Thanks for the photos. How did you attach the top? Hinges? I wonder if it would be easier for me to take it down with a couple of handles on the sides?

Tanya


----------



## Jeffzhear (Dec 2, 2006)

Actually, I get into the box from the bottom. I glue and screw the whole box together, but I don't glue the bottom on. After it drys I just screw the bottom board on with one screw in each corner. Also, I put a 1 1/4 hole in the front, with a nail through the center to keep the birds out.

I try to use 1/2 inch plywood, but have used 3/4. Actually one of the pics is one made from 3/4 and one from half inch.


----------



## Sr. Tanya (Feb 9, 2007)

Jeffzhear,

What is the advantage in having the entrance (yours) from the bottom? How is it an advantage in moving the bees to a permanent hive?

I have some scrap 1/2" and 3/4" plywood but I think I'll try it with 1/2"-- Just easier for me to handle it.

Thanks!
Tanya


----------



## odfrank (May 13, 2002)

*I can only say it again....*

If you are building a box why not make it to fit standard frames? Why have the mess of doing a cutout? 
Why have the hassle of getting it out of a tree? I have MS and can't climb. All 20 I caught last year were:
on the ground, or
on the top of a wall or
on top of a potting bench or
on a garden table or
on a deck railing. 

High up is fine but not necessary.

Old comb (most of us have some) and lemongrass oil $5.00).


----------



## Sr. Tanya (Feb 9, 2007)

odfrank,

I will make it fit standard frames. I forgot to ask if Jeffzhear has them in his box.

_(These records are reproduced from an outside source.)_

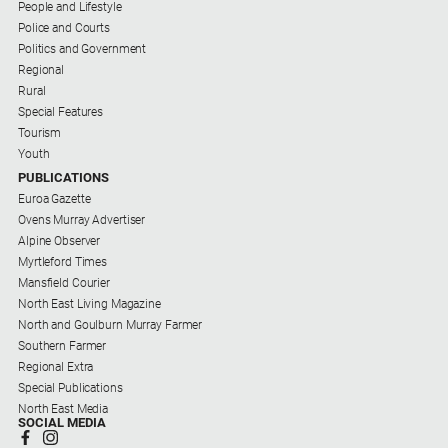
People and Lifestyle
Us
Police and Courts
Privacy
Politics and Government
Policy
Regional
Rural
Help
Special Features
and
Tourism
FAQ
Youth
PUBLICATIONS
Euroa Gazette
Directory
Ovens Murray Advertiser
Alpine Observer
Mansfield
Myrtleford Times
Business
Mansfield Courier
and
North East Living Magazine
Community
North and Goulburn Murray Farmer
Directory
Southern Farmer
-
Regional Extra
Digital
Special Publications
Edition
North East Media
SOCIAL MEDIA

I only had one swarm, many years ago, that obliged by landing on a shoulder high branch. The other seemed to like high branches or hollow trees- somtimes 30-40' up. Anyway, 10' doesn't seem to high given their track record.

Thanks for the other ideas-- old frames-- and I should be able to find the lemongrass oil nearby.

Thanks!
Tanya


----------